I got up and went to the guitars on the opposite side of the wall and played the few notes I knew.

“Do you know what this note is?”

The girl smiled.

“A ‘la’. Maybe a little bit closer to ‘sol♯’. Hmm, my senses are usually a little fuzzy around the ‘la’”

“Wow, that’s impressive enough!”

“So, what do you think of my performance?”

“Very good,” I answered immediately.

“No, I want it in your weird description. So, what do you think?”

I sat back for a while. Her eyes were so captivating that it took longer than necessary.

“The pain went away from me. Each note was so beautiful and seemed to be in its proper place. It was as if it was destined to happen from the beginning… what’s the word?”

“Fate?” she prompted.

“That. it was as if fate was ringing in my ears.”
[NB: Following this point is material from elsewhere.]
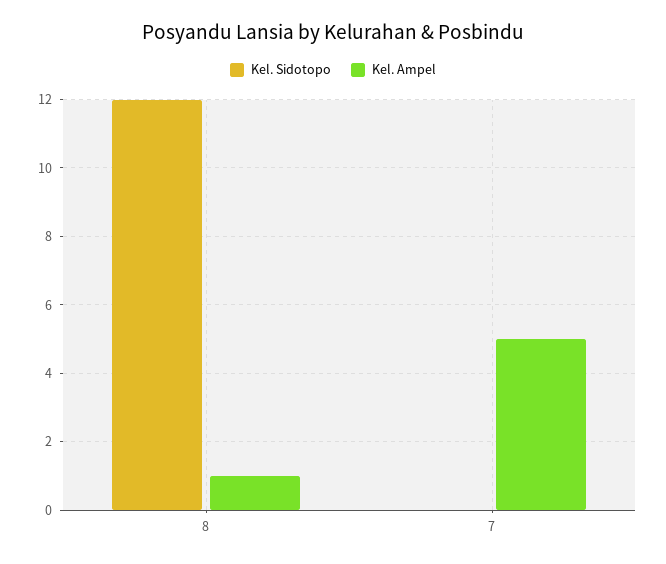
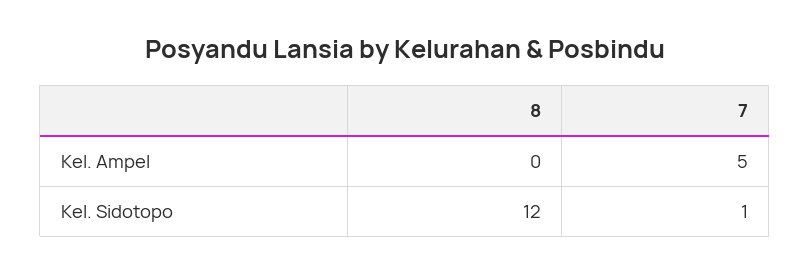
Kel. Ampel, 8: 1 -> 0
Kel. Sidotopo, 7: 0 -> 1

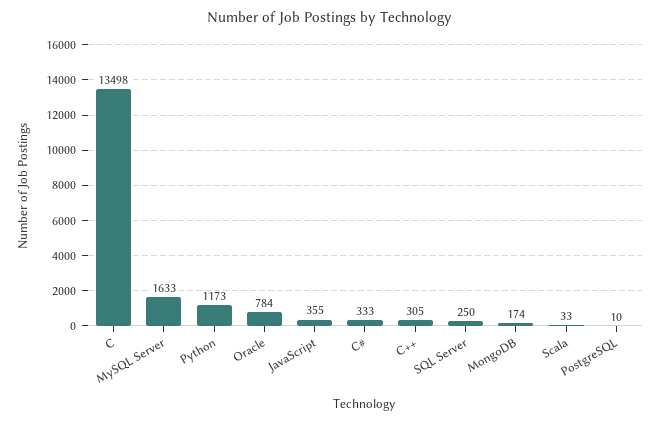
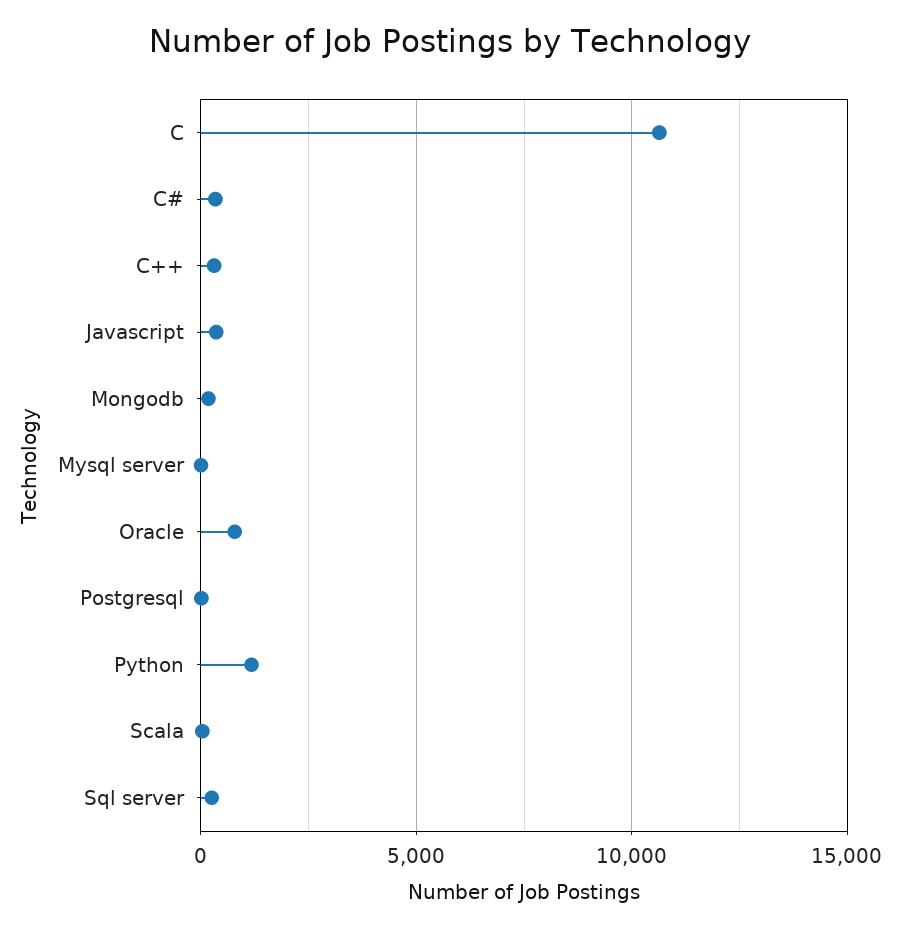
C: 13498 -> 10500
MySQL Server: 1633 -> 0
“As if fate was ringing in your ears…” She looked surprised, like when something rolled to her feet in darkness, and she was probing to find out what it was.

Suddenly, like a flower blooming, the girl smiled.

Then, a little embarrassed at the late introduction, “I’m Yuzuki Igarashi. ‘Yu’ from swaying, and ‘Zuki’ from moon; wavering moon. You?”

[TN: For those wondering what that means, check out this Quora]

“Saegusa Yakumo. Eight’s ‘Ya’ and clouds for ‘Kumo’… What’s the song you played?”

“Frédéric Chopin, ‘Farewell’”

That was my first encounter with Yuzuki.